The US dollar is the reserve currency of the world, and it is also the benchmark pricing mechanism for most raw material prices. Typically, a weak dollar results in strong commodities prices and vice versa. However, the dollar has been moving lower since January 2017 when the dollar index futures contract traded to the highest level since 2002 at 103.815. Since then, it has been nothing but lower highs and lower lows for the US currency.
The Dollar is Sitting Near Lows
The dollar index has declined by over 6.5% since the January highs, which is a significant move for a currency.
As the daily chart shows, the most recent low in the dollar index has been at 96.70, but the greenback has not strayed far from that level as it consolidates near recent lows. If the pattern that has been in place for more than five months holds, the dollar could be sitting on the edge of a bearish cliff.

Short task => Please reproduce the passage above on the dollar index in full, word for word.

Listed entries =>
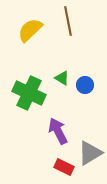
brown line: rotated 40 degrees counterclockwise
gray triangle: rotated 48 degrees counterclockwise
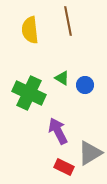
yellow semicircle: rotated 52 degrees counterclockwise
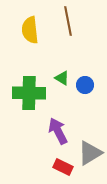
green cross: rotated 24 degrees counterclockwise
red rectangle: moved 1 px left
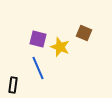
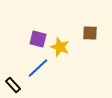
brown square: moved 6 px right; rotated 21 degrees counterclockwise
blue line: rotated 70 degrees clockwise
black rectangle: rotated 49 degrees counterclockwise
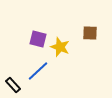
blue line: moved 3 px down
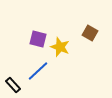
brown square: rotated 28 degrees clockwise
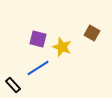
brown square: moved 2 px right
yellow star: moved 2 px right
blue line: moved 3 px up; rotated 10 degrees clockwise
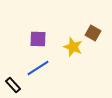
brown square: moved 1 px right
purple square: rotated 12 degrees counterclockwise
yellow star: moved 11 px right
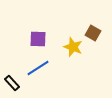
black rectangle: moved 1 px left, 2 px up
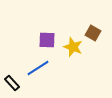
purple square: moved 9 px right, 1 px down
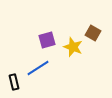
purple square: rotated 18 degrees counterclockwise
black rectangle: moved 2 px right, 1 px up; rotated 28 degrees clockwise
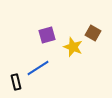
purple square: moved 5 px up
black rectangle: moved 2 px right
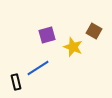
brown square: moved 1 px right, 2 px up
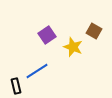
purple square: rotated 18 degrees counterclockwise
blue line: moved 1 px left, 3 px down
black rectangle: moved 4 px down
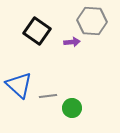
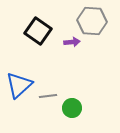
black square: moved 1 px right
blue triangle: rotated 36 degrees clockwise
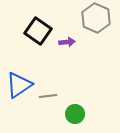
gray hexagon: moved 4 px right, 3 px up; rotated 20 degrees clockwise
purple arrow: moved 5 px left
blue triangle: rotated 8 degrees clockwise
green circle: moved 3 px right, 6 px down
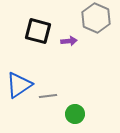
black square: rotated 20 degrees counterclockwise
purple arrow: moved 2 px right, 1 px up
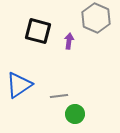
purple arrow: rotated 77 degrees counterclockwise
gray line: moved 11 px right
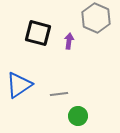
black square: moved 2 px down
gray line: moved 2 px up
green circle: moved 3 px right, 2 px down
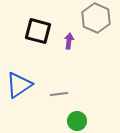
black square: moved 2 px up
green circle: moved 1 px left, 5 px down
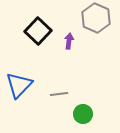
black square: rotated 28 degrees clockwise
blue triangle: rotated 12 degrees counterclockwise
green circle: moved 6 px right, 7 px up
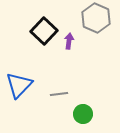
black square: moved 6 px right
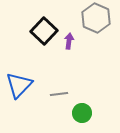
green circle: moved 1 px left, 1 px up
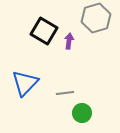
gray hexagon: rotated 20 degrees clockwise
black square: rotated 12 degrees counterclockwise
blue triangle: moved 6 px right, 2 px up
gray line: moved 6 px right, 1 px up
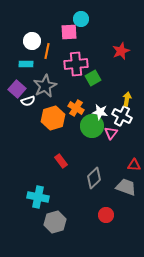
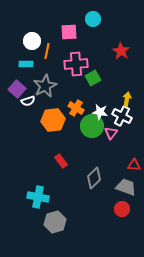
cyan circle: moved 12 px right
red star: rotated 18 degrees counterclockwise
orange hexagon: moved 2 px down; rotated 10 degrees clockwise
red circle: moved 16 px right, 6 px up
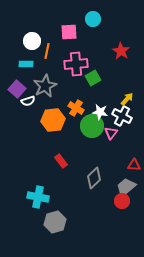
yellow arrow: rotated 32 degrees clockwise
gray trapezoid: rotated 60 degrees counterclockwise
red circle: moved 8 px up
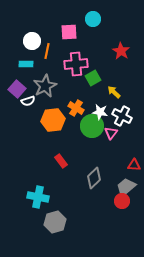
yellow arrow: moved 13 px left, 7 px up; rotated 88 degrees counterclockwise
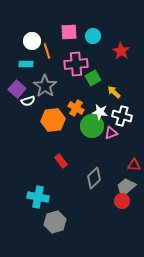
cyan circle: moved 17 px down
orange line: rotated 28 degrees counterclockwise
gray star: rotated 10 degrees counterclockwise
white cross: rotated 12 degrees counterclockwise
pink triangle: rotated 32 degrees clockwise
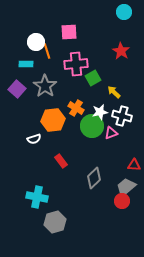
cyan circle: moved 31 px right, 24 px up
white circle: moved 4 px right, 1 px down
white semicircle: moved 6 px right, 38 px down
white star: rotated 21 degrees counterclockwise
cyan cross: moved 1 px left
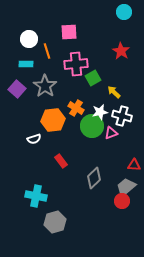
white circle: moved 7 px left, 3 px up
cyan cross: moved 1 px left, 1 px up
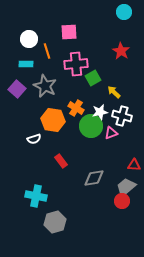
gray star: rotated 10 degrees counterclockwise
orange hexagon: rotated 15 degrees clockwise
green circle: moved 1 px left
gray diamond: rotated 35 degrees clockwise
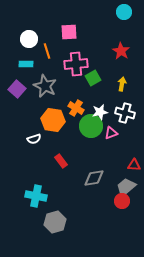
yellow arrow: moved 8 px right, 8 px up; rotated 56 degrees clockwise
white cross: moved 3 px right, 3 px up
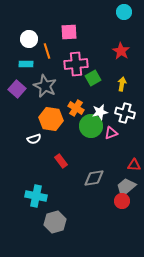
orange hexagon: moved 2 px left, 1 px up
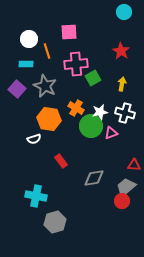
orange hexagon: moved 2 px left
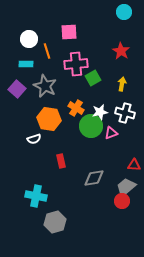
red rectangle: rotated 24 degrees clockwise
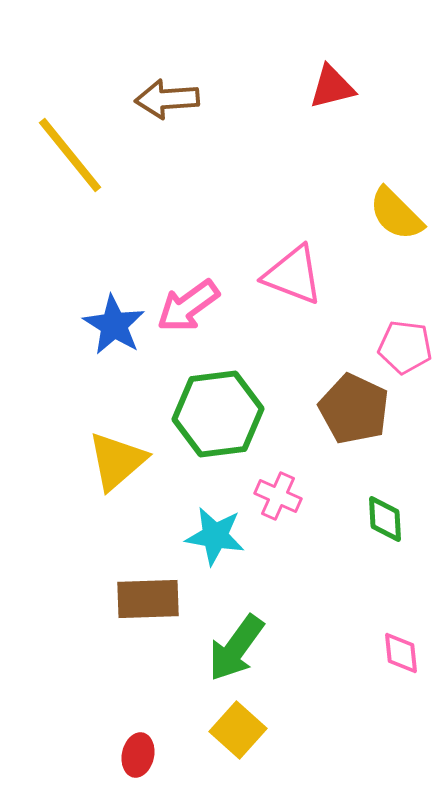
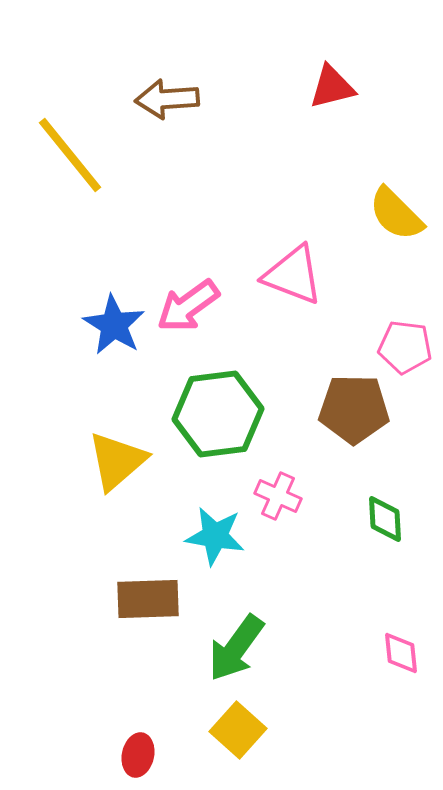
brown pentagon: rotated 24 degrees counterclockwise
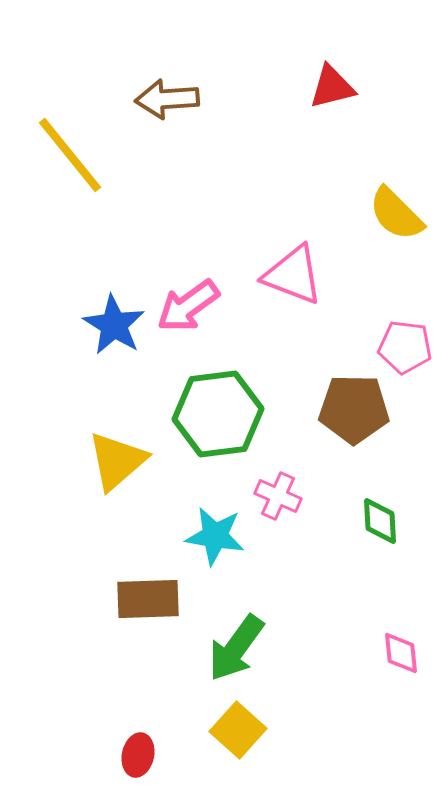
green diamond: moved 5 px left, 2 px down
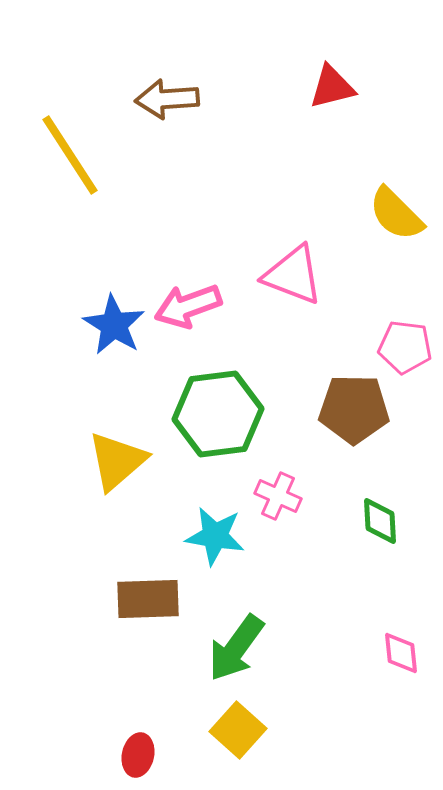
yellow line: rotated 6 degrees clockwise
pink arrow: rotated 16 degrees clockwise
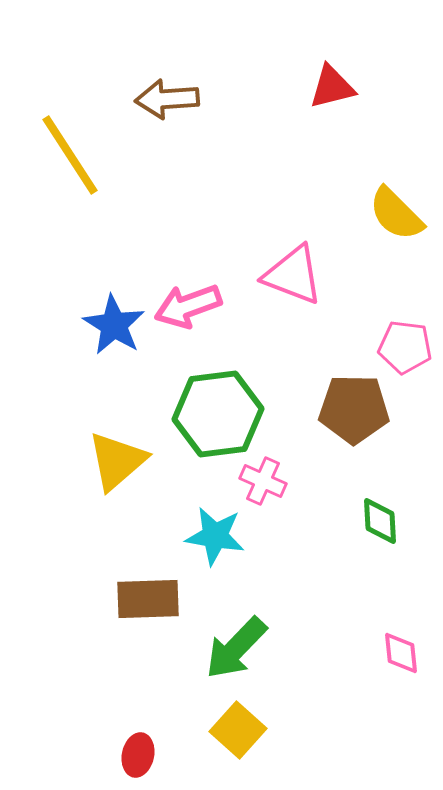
pink cross: moved 15 px left, 15 px up
green arrow: rotated 8 degrees clockwise
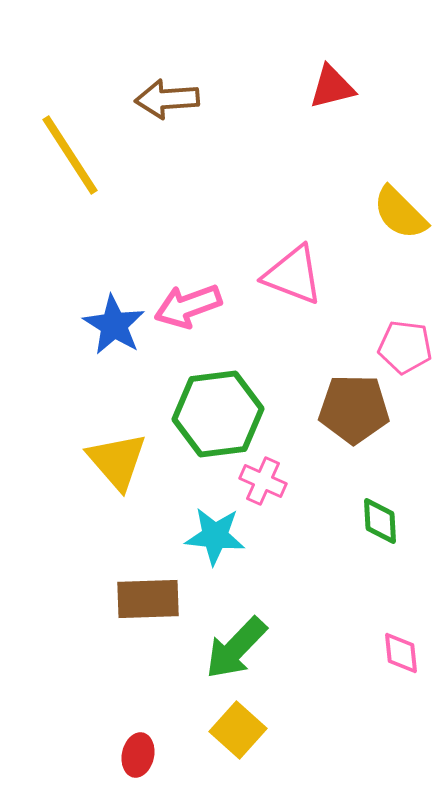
yellow semicircle: moved 4 px right, 1 px up
yellow triangle: rotated 30 degrees counterclockwise
cyan star: rotated 4 degrees counterclockwise
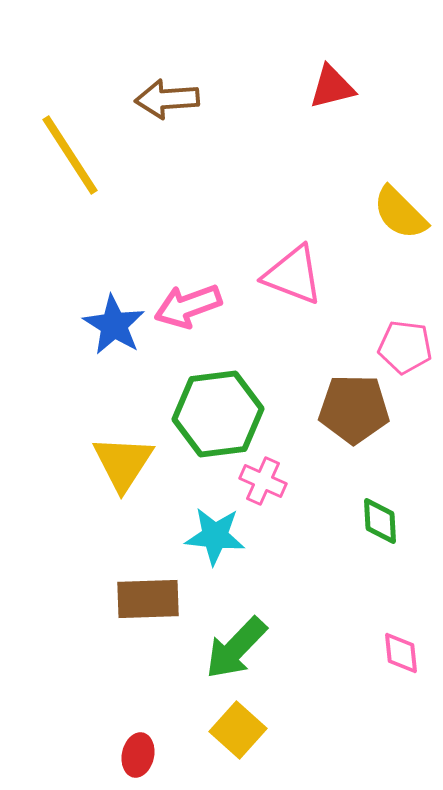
yellow triangle: moved 6 px right, 2 px down; rotated 14 degrees clockwise
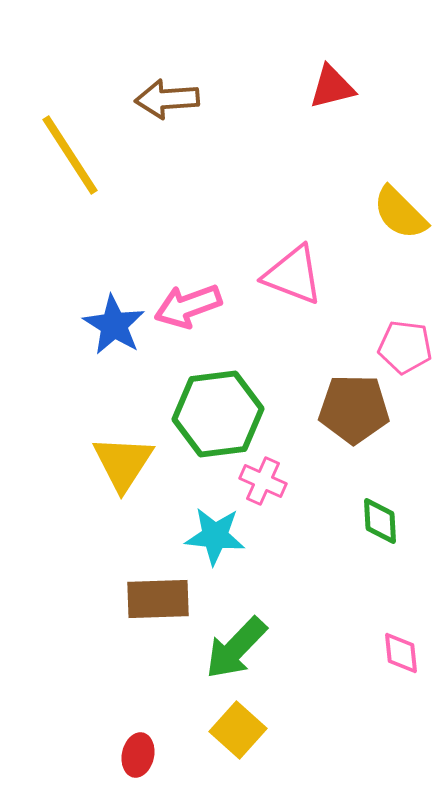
brown rectangle: moved 10 px right
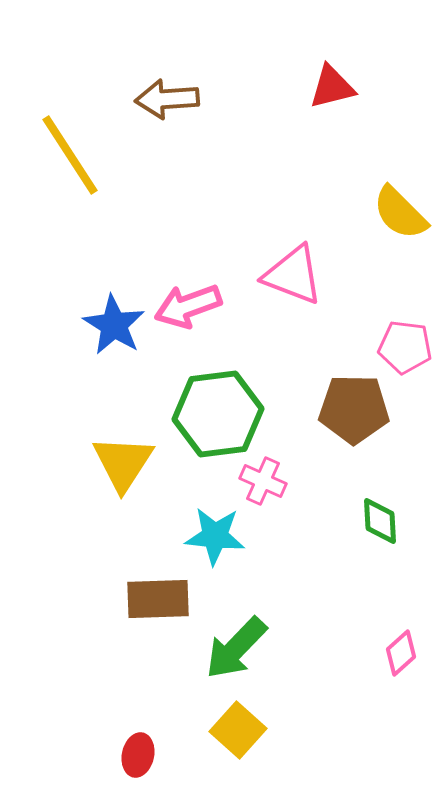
pink diamond: rotated 54 degrees clockwise
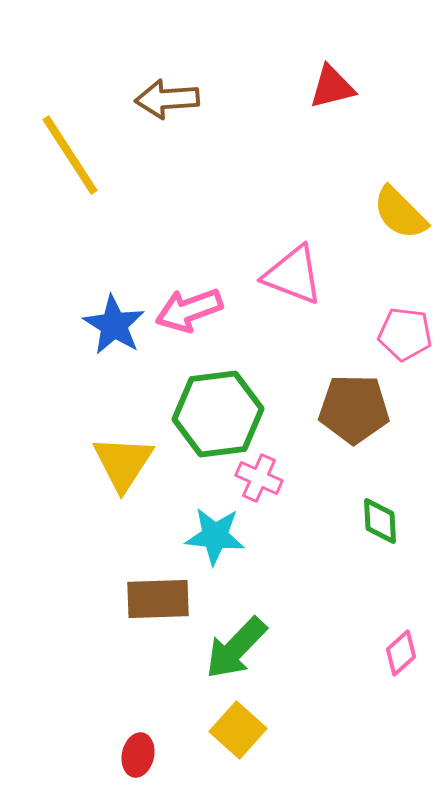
pink arrow: moved 1 px right, 4 px down
pink pentagon: moved 13 px up
pink cross: moved 4 px left, 3 px up
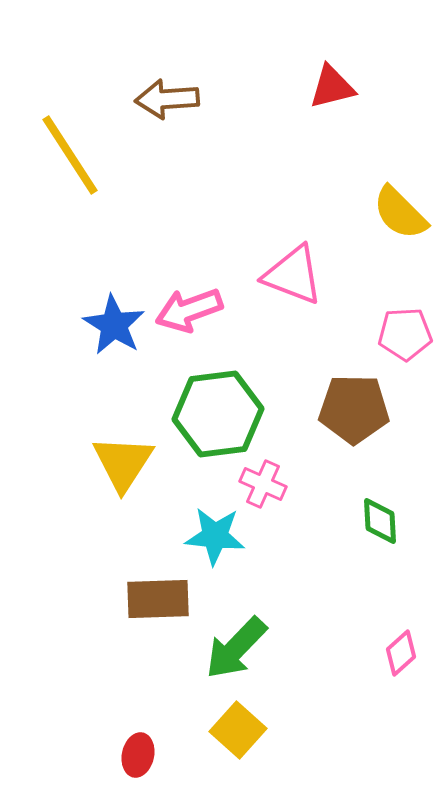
pink pentagon: rotated 10 degrees counterclockwise
pink cross: moved 4 px right, 6 px down
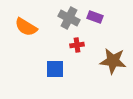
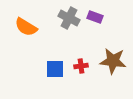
red cross: moved 4 px right, 21 px down
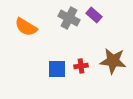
purple rectangle: moved 1 px left, 2 px up; rotated 21 degrees clockwise
blue square: moved 2 px right
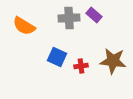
gray cross: rotated 30 degrees counterclockwise
orange semicircle: moved 2 px left, 1 px up
blue square: moved 12 px up; rotated 24 degrees clockwise
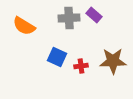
brown star: rotated 8 degrees counterclockwise
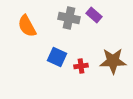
gray cross: rotated 15 degrees clockwise
orange semicircle: moved 3 px right; rotated 30 degrees clockwise
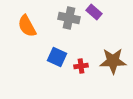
purple rectangle: moved 3 px up
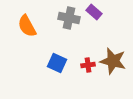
blue square: moved 6 px down
brown star: rotated 16 degrees clockwise
red cross: moved 7 px right, 1 px up
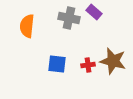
orange semicircle: rotated 35 degrees clockwise
blue square: moved 1 px down; rotated 18 degrees counterclockwise
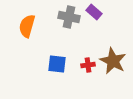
gray cross: moved 1 px up
orange semicircle: rotated 10 degrees clockwise
brown star: rotated 12 degrees clockwise
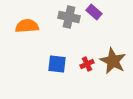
orange semicircle: rotated 70 degrees clockwise
red cross: moved 1 px left, 1 px up; rotated 16 degrees counterclockwise
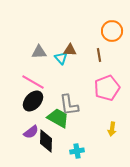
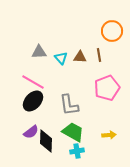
brown triangle: moved 10 px right, 7 px down
green trapezoid: moved 15 px right, 14 px down
yellow arrow: moved 3 px left, 6 px down; rotated 104 degrees counterclockwise
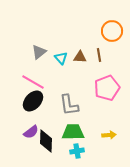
gray triangle: rotated 35 degrees counterclockwise
green trapezoid: rotated 30 degrees counterclockwise
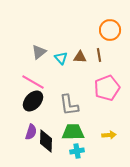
orange circle: moved 2 px left, 1 px up
purple semicircle: rotated 35 degrees counterclockwise
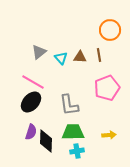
black ellipse: moved 2 px left, 1 px down
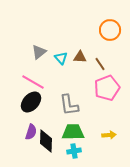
brown line: moved 1 px right, 9 px down; rotated 24 degrees counterclockwise
cyan cross: moved 3 px left
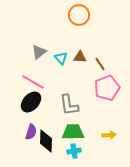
orange circle: moved 31 px left, 15 px up
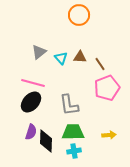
pink line: moved 1 px down; rotated 15 degrees counterclockwise
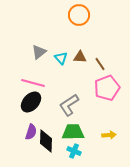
gray L-shape: rotated 65 degrees clockwise
cyan cross: rotated 32 degrees clockwise
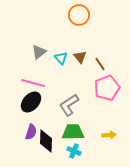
brown triangle: rotated 48 degrees clockwise
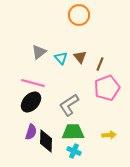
brown line: rotated 56 degrees clockwise
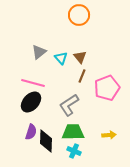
brown line: moved 18 px left, 12 px down
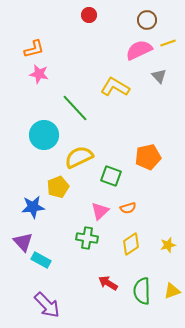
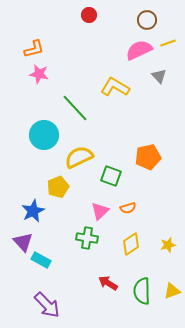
blue star: moved 4 px down; rotated 20 degrees counterclockwise
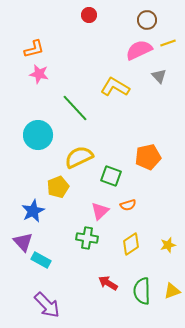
cyan circle: moved 6 px left
orange semicircle: moved 3 px up
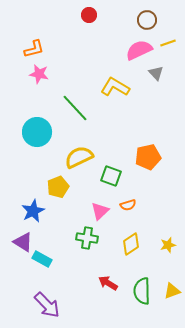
gray triangle: moved 3 px left, 3 px up
cyan circle: moved 1 px left, 3 px up
purple triangle: rotated 15 degrees counterclockwise
cyan rectangle: moved 1 px right, 1 px up
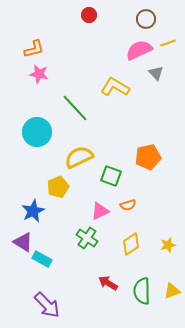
brown circle: moved 1 px left, 1 px up
pink triangle: rotated 18 degrees clockwise
green cross: rotated 25 degrees clockwise
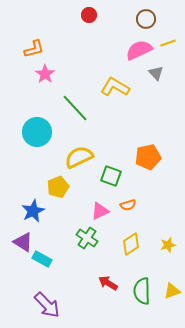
pink star: moved 6 px right; rotated 24 degrees clockwise
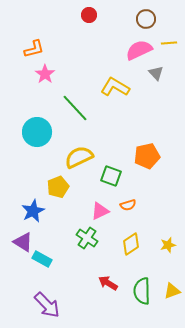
yellow line: moved 1 px right; rotated 14 degrees clockwise
orange pentagon: moved 1 px left, 1 px up
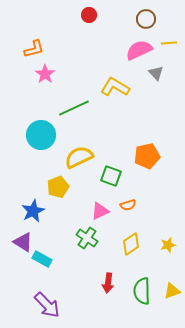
green line: moved 1 px left; rotated 72 degrees counterclockwise
cyan circle: moved 4 px right, 3 px down
red arrow: rotated 114 degrees counterclockwise
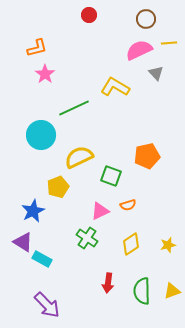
orange L-shape: moved 3 px right, 1 px up
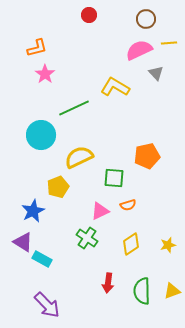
green square: moved 3 px right, 2 px down; rotated 15 degrees counterclockwise
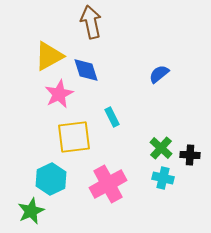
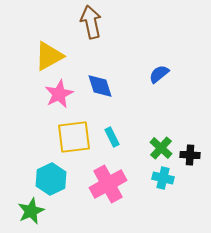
blue diamond: moved 14 px right, 16 px down
cyan rectangle: moved 20 px down
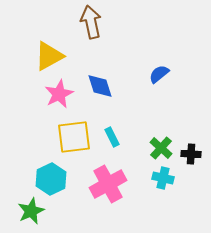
black cross: moved 1 px right, 1 px up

Reply to the task =>
The US dollar is the reserve currency of the world, and it is also the benchmark pricing mechanism for most raw material prices. Typically, a weak dollar results in strong commodities prices and vice versa. However, the dollar has been moving lower since January 2017 when the dollar index futures contract traded to the highest level since 2002 at 103.815. Since then, it has been nothing but lower highs and lower lows for the US currency.
The Dollar is Sitting Near Lows
The dollar index has declined by over 6.5% since the January highs, which is a significant move for a currency.
As the daily chart shows, the most recent low in the dollar index has been at 96.70, but the greenback has not strayed far from that level as it consolidates near recent lows. If the pattern that has been in place for more than five months holds, the dollar could be sitting on the edge of a bearish cliff.